Rzecznik rosyjskiego MSZ Aleksandr Łukaszewicz powiedział, że Moskwa zwróciła się do Londynu w sprawie doniesień brytyjskiej gazety "Sunday Times", według której brytyjskie władze sporządziły listę 60 obywateli Rosji zamieszanych w represje wobec Magnitskiego i zakazała wydawania im wiz do Zjednoczonego Królestwa.
Łukaszewicz dodał, że jeśli informacje gazety okażą się prawdziwe, Rosja "odpowie zgodnie z praktyką dyplomatyczną".
Osoby, które znajdują się na "czarnej liście", to m.in. sędziowie, prokuratorzy, funkcjonariusze tajnych służb, inspektorzy podatkowi, pracownicy służby więziennej - pisze "Sunday Times". Według cytowanych przez gazetę źródeł brytyjska "czarna lista" pokrywa się z amerykańską.
Departament Stanu USA wprowadził w zeszłym roku sankcje wizowe wobec rosyjskich urzędników państwowych, których uznał za odpowiedzialnych za śmierć Magnitskiego.
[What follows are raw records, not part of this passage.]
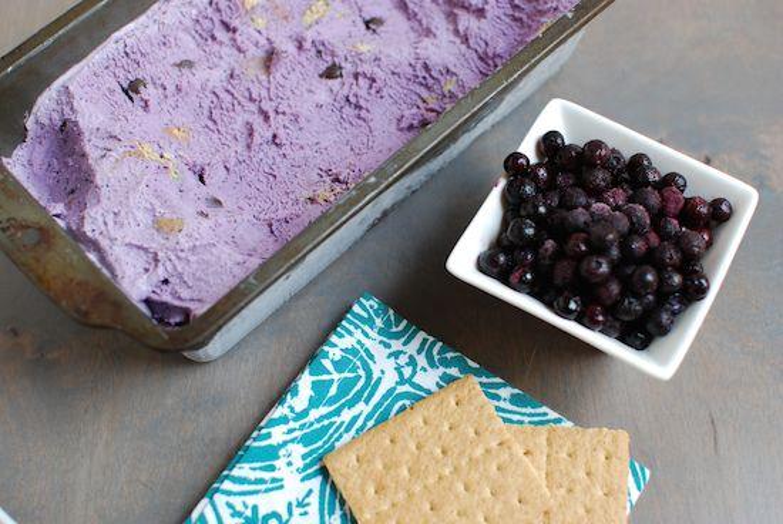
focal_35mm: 52
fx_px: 1143
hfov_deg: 37.8
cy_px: 262
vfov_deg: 25.8
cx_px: 392
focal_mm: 35
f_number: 3.5
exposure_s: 1/125
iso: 200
W odpowiedzi MSZ Rosji oświadczył, że zatwierdził listę przedstawicieli USA, których pobyt w Rosji jest niepożądany.
Magnitski, który zarzucał pracownikom MSW Rosji zagarnięcie z budżetu państwa za pomocą sfałszowanych dokumentów równowartości 230 mln dolarów, sam został oskarżony o oszustwa podatkowe i zatrzymany w roku 2008, a w listopadzie roku 2009 zmarł w więzieniu. Obrońcy praw człowieka nie wykluczają, że został pobity na śmierć.
Dochodzenie wykazało, że prawnikowi nie udzielono należytej pomocy lekarskiej podczas jego pobytu w więzieniu śledczym, co sprawiło, że nie wykryto u niego chorób chronicznych, m.in. cukrzycy i żółtaczki, a w konsekwencji - nie podjęto leczenia. Przed aresztowaniem Magnitski nie narzekał na zdrowie.
Stosunki rosyjsko-brytyjskie są napięte z powodu odmowy wydania przez Rosję Andrieja Ługowoja. Brytyjscy śledczy uważają go za głównego podejrzanego o zabójstwo byłego funkcjonariusza rosyjskich służb Aleksandra Litwinienki, zmarłego w 2006 r. Londynie w wyniku otrucia radioaktywnym polonem 210.